Task list:
**a)** Which operations does the tangent-rule table in the extract on forward-mode differentiation list? Name every one.
**b)** Could you extend the extract on forward-mode differentiation, picking up after its final sentence about the Jacobian column?

If $\dot x=1$, then:

$$
\dot v_3=2x+3
$$

which is the ordinary derivative.

## Local Tangent Rules

Each primitive operation has a tangent rule.

| Operation | Primal | Tangent |
|---|---|---|
| addition | $z=x+y$ | $\dot z=\dot x+\dot y$ |
| subtraction | $z=x-y$ | $\dot z=\dot x-\dot y$ |
| multiplication | $z=xy$ | $\dot z=y\dot x+x\dot y$ |
| division | $z=x/y$ | $\dot z=(y\dot x-x\dot y)/y^2$ |
| sine | $z=\sin x$ | $\dot z=\cos(x)\dot x$ |
| exponential | $z=e^x$ | $\dot z=e^x\dot x$ |
| logarithm | $z=\log x$ | $\dot z=\dot x/x$ |

These rules are applied in the same order as the program.

## Tangent Seeding

The initial tangent determines the derivative being computed.

For one scalar input:

$$
\dot x=1
$$

computes:

$$
\frac{df}{dx}
$$

For vector input $x=(x_1,\dots,x_n)$, choosing:

$$
\dot x=e_i
$$

computes the $i$-th column of the Jacobian.

Data shown:
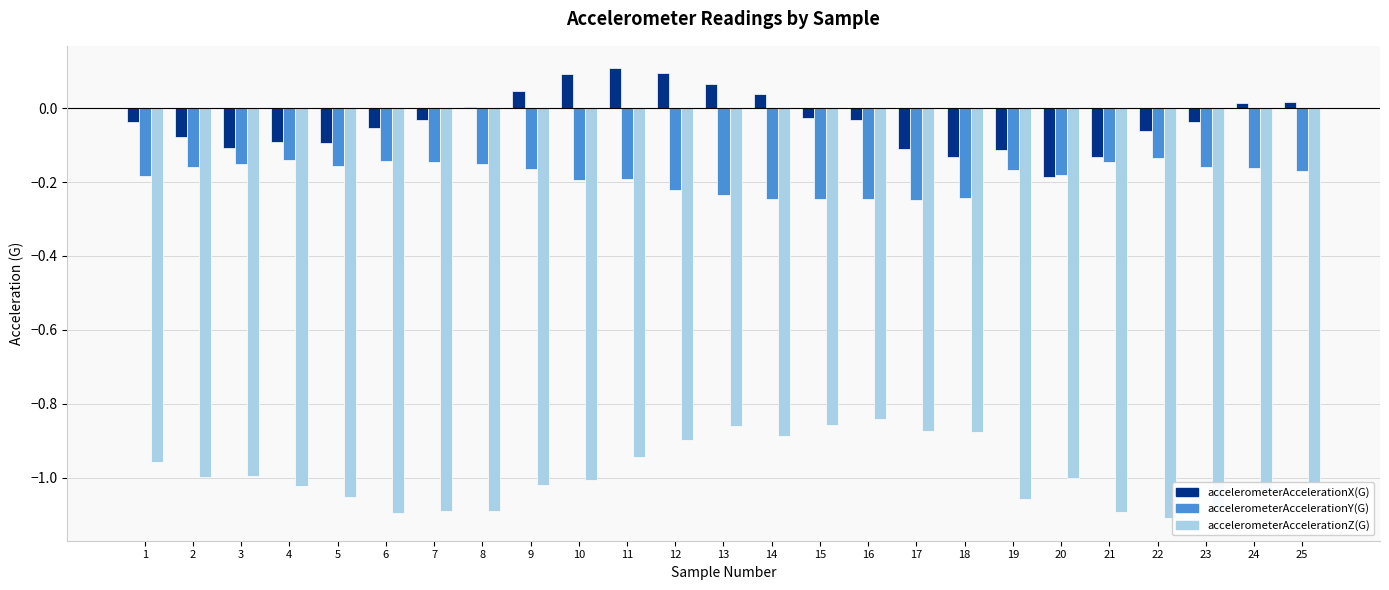

What is the sum of all accelerometerAccelerationY(G) values?

-4.6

Answers in order:
**a)** addition, subtraction, multiplication, division, sine, exponential, logarithm

**b)**
Example:

$$
f(x_1,x_2)=
\begin{bmatrix}
x_1x_2\\
\sin(x_1)+x_2
\end{bmatrix}
$$

Seed:

$$
\dot x=
\begin{bmatrix}
1\\
0
\end{bmatrix}
$$

Then forward mode computes the first Jacobian column:

$$
\dot y=
\begin{bmatrix}
x_2\\
\cos(x_1)
\end{bmatrix}
$$

Seed:

$$
\dot x=
\begin{bmatrix}
0\\
1
\end{bmatrix}
$$

Then it computes the second column:

$$
\dot y=
\begin{bmatrix}
x_1\\
1
\end{bmatrix}
$$

## Tangents Through Control Flow

Forward mode follows the same control flow as the primal program.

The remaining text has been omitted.